** Saved data entries **

--- START ---

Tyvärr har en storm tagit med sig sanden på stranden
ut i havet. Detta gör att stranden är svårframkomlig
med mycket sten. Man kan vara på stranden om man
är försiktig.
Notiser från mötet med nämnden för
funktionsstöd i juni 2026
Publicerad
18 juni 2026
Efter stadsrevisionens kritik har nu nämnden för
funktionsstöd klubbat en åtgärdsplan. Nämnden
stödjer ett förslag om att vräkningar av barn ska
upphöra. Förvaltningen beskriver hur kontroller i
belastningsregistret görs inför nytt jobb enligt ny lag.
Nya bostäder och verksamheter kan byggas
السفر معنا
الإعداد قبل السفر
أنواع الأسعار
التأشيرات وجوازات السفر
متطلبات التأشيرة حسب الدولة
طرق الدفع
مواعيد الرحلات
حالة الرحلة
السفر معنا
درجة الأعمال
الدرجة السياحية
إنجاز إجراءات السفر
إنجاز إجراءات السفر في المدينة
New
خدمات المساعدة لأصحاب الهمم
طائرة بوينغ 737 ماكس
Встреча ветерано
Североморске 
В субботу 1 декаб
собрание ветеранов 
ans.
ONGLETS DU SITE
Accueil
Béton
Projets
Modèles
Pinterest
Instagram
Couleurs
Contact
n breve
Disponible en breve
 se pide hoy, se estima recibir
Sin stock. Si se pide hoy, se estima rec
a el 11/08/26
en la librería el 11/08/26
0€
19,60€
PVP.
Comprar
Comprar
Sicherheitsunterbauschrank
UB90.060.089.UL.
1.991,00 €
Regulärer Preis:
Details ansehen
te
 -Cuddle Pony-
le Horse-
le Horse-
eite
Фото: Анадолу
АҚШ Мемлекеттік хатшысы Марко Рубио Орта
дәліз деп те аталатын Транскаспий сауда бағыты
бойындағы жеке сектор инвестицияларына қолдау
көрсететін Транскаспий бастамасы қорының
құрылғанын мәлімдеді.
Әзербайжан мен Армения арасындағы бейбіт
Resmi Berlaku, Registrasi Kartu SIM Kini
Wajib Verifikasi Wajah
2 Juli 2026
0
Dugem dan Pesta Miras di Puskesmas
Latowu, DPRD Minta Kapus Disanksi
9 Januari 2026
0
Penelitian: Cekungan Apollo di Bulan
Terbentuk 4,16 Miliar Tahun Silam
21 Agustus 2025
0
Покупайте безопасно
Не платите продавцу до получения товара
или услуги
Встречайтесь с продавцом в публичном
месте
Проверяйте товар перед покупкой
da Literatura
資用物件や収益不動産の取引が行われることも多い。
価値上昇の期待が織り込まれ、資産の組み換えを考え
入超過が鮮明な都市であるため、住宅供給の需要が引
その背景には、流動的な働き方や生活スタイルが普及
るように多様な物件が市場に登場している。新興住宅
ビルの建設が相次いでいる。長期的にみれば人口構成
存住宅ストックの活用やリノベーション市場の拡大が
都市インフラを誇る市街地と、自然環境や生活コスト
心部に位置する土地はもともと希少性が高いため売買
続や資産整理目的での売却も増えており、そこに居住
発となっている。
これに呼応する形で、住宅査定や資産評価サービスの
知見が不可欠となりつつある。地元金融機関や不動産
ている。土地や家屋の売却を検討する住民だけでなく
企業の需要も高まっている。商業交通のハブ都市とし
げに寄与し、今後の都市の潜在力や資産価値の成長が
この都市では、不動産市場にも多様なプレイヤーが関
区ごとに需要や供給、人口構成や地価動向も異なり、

--- END ---

Look above for the line containing "مواعيد الرحلات", then transcribe it and all lines after it through the last, exactly and with nothing else.

** Worked solution **
مواعيد الرحلات
حالة الرحلة
السفر معنا
درجة الأعمال
الدرجة السياحية
إنجاز إجراءات السفر
إنجاز إجراءات السفر في المدينة
New
خدمات المساعدة لأصحاب الهمم
طائرة بوينغ 737 ماكس
Встреча ветерано
Североморске 
В субботу 1 декаб
собрание ветеранов 
ans.
ONGLETS DU SITE
Accueil
Béton
Projets
Modèles
Pinterest
Instagram
Couleurs
Contact
n breve
Disponible en breve
 se pide hoy, se estima recibir
Sin stock. Si se pide hoy, se estima rec
a el 11/08/26
en la librería el 11/08/26
0€
19,60€
PVP.
Comprar
Comprar
Sicherheitsunterbauschrank
UB90.060.089.UL.
1.991,00 €
Regulärer Preis:
Details ansehen
te
 -Cuddle Pony-
le Horse-
le Horse-
eite
Фото: Анадолу
АҚШ Мемлекеттік хатшысы Марко Рубио Орта
дәліз деп те аталатын Транскаспий сауда бағыты
бойындағы жеке сектор инвестицияларына қолдау
көрсететін Транскаспий бастамасы қорының
құрылғанын мәлімдеді.
Әзербайжан мен Армения арасындағы бейбіт
Resmi Berlaku, Registrasi Kartu SIM Kini
Wajib Verifikasi Wajah
2 Juli 2026
0
Dugem dan Pesta Miras di Puskesmas
Latowu, DPRD Minta Kapus Disanksi
9 Januari 2026
0
Penelitian: Cekungan Apollo di Bulan
Terbentuk 4,16 Miliar Tahun Silam
21 Agustus 2025
0
Покупайте безопасно
Не платите продавцу до получения товара
или услуги
Встречайтесь с продавцом в публичном
месте
Проверяйте товар перед покупкой
da Literatura
資用物件や収益不動産の取引が行われることも多い。
価値上昇の期待が織り込まれ、資産の組み換えを考え
入超過が鮮明な都市であるため、住宅供給の需要が引
その背景には、流動的な働き方や生活スタイルが普及
るように多様な物件が市場に登場している。新興住宅
ビルの建設が相次いでいる。長期的にみれば人口構成
存住宅ストックの活用やリノベーション市場の拡大が
都市インフラを誇る市街地と、自然環境や生活コスト
心部に位置する土地はもともと希少性が高いため売買
続や資産整理目的での売却も増えており、そこに居住
発となっている。
これに呼応する形で、住宅査定や資産評価サービスの
知見が不可欠となりつつある。地元金融機関や不動産
ている。土地や家屋の売却を検討する住民だけでなく
企業の需要も高まっている。商業交通のハブ都市とし
げに寄与し、今後の都市の潜在力や資産価値の成長が
この都市では、不動産市場にも多様なプレイヤーが関
区ごとに需要や供給、人口構成や地価動向も異なり、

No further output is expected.